My tips for having a productive mentor relationship:
- Safety in honesty
The relationship needs to be close enough so that you can speak freely and openly with one another. This means a basis of trust. But also having the transparency to give and receive honest, constructive feedback. At the outset of the relationship, it is worth establishing what you expect from one another, and right at the top should be the ability to speak as honestly as possible. If you are making some naïve choices, you want your mentor to call you on it and tell you straight.
As a coach, we often avoid the word ‘why’ due to its connotations of judgment. However, in a mentor relationship, one which includes more explicit advice, ‘why’ is probably the most powerful tool. One of my mentors has an unnerving knack of nodding along with my ideas and plans, seemingly in the affirmative. And then it comes out of nowhere: ‘So, why are you doing that?’. This question can evoke a lot of thinking from the recipient, but also emotion. I’ve felt the range from defensiveness, to vulnerability, to excitement. Sometimes we don’t pause to articulate why, but your mentor should prompt you to.
- Beyond industry
There are many occasions, such as when I was Acting Head of English, where domain-specific expertise is vital in a mentoring relationship. I needed to be told how things work and to be given specific feedback about my ideas for the department. But, in my view, it is essential to have a developmental mentor who operates outside of your industry or job role. My father-in-law, formerly a director at the global ad agency Ogilvy and Mather, asks the most fascinating questions about education and how / why we do things. His questions and suggestions don’t hit the mark every time, because he isn’t a teacher, but that’s the beauty of the relationship: his diverse perspectives help me from becoming shackled by a ‘we’ve always done it this way’ mentality, and instead replacing them with frequent ‘hey, that could actually work’ moments.
- Anchoring Values
When you foster a close mentoring relationship, you will understand what each other’s values are. Just as you will set out your expectations of each other in the initial meeting, so should time be set aside to discuss your values, beliefs, aims, and perspectives. That way, when you’re snowed under with hundreds of jobs that pull you in different directions, your mentor will get a sense of whether or not you are making choices that are true to your values. We all evolve with experiences and age, but your mentor can be the one to anchor you to your values, questioning how your decisions align with them and reminding you of what you set out to do.
Go find your mentor!
Being in a mentoring relationship, whether you are the mentor or mentee, is a rewarding and empowering experience. As I have discussed, research suggests that you are likely to feel better about your role and development, and may even experience greater career success. But beyond those metrics, you will be part of a relationship built on trust, mutual respect and growth. This is a partnership that will reap benefits for both members over the course of years, perhaps a lifetime.
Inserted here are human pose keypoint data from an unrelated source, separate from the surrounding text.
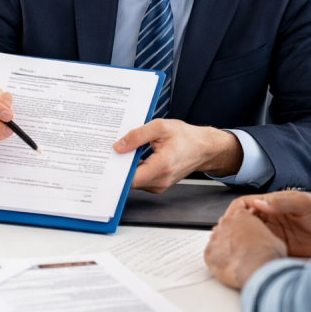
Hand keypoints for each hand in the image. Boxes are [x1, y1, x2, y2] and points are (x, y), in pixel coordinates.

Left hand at [113, 119, 242, 192]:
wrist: (204, 148)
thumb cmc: (186, 137)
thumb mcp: (161, 127)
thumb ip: (138, 135)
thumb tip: (119, 146)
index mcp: (162, 165)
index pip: (132, 179)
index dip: (117, 172)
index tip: (107, 162)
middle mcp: (161, 179)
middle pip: (131, 181)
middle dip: (119, 168)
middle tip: (109, 154)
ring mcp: (161, 184)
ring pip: (135, 182)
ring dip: (127, 169)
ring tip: (122, 153)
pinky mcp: (159, 184)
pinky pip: (141, 181)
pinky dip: (135, 171)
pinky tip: (132, 158)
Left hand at [205, 208, 287, 288]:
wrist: (258, 269)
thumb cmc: (268, 254)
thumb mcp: (274, 238)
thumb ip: (264, 235)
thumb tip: (264, 241)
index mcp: (242, 216)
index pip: (238, 215)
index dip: (242, 226)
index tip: (245, 234)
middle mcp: (226, 223)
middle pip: (225, 226)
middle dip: (231, 236)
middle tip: (240, 249)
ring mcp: (215, 237)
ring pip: (216, 241)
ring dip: (223, 248)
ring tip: (235, 260)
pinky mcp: (208, 252)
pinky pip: (210, 255)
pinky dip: (217, 260)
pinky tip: (228, 266)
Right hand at [225, 191, 310, 257]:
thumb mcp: (304, 204)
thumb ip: (282, 203)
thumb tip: (260, 203)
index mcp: (272, 204)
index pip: (245, 205)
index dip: (234, 213)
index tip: (228, 222)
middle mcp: (271, 219)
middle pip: (244, 223)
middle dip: (233, 230)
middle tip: (226, 240)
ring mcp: (275, 235)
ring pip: (251, 238)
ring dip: (242, 243)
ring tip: (236, 251)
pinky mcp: (281, 249)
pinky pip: (263, 251)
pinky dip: (256, 254)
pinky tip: (253, 259)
If you haven’t sought out a mentor thus far, or recently, I’d urge you to consider who you could line up to fill this position. In December, before lockdown, I contacted someone whose work I’d admired for years; we had a long walk and a coffee, I gleaned as much wisdom as I could, and now I’m hoping to make that a regular meet up or call. Reach out to those you admire – the chances are they’d be as delighted to mentor you as you would be to gain their wisdom and experience.
Ultimately, as our friend Morpheus reflects, ‘there is a difference between knowing the path and walking the path’. It is still your path to walk, but having the right mentor(s) may help you take the first, second, and third steps with intent, confidence and renewed vigour.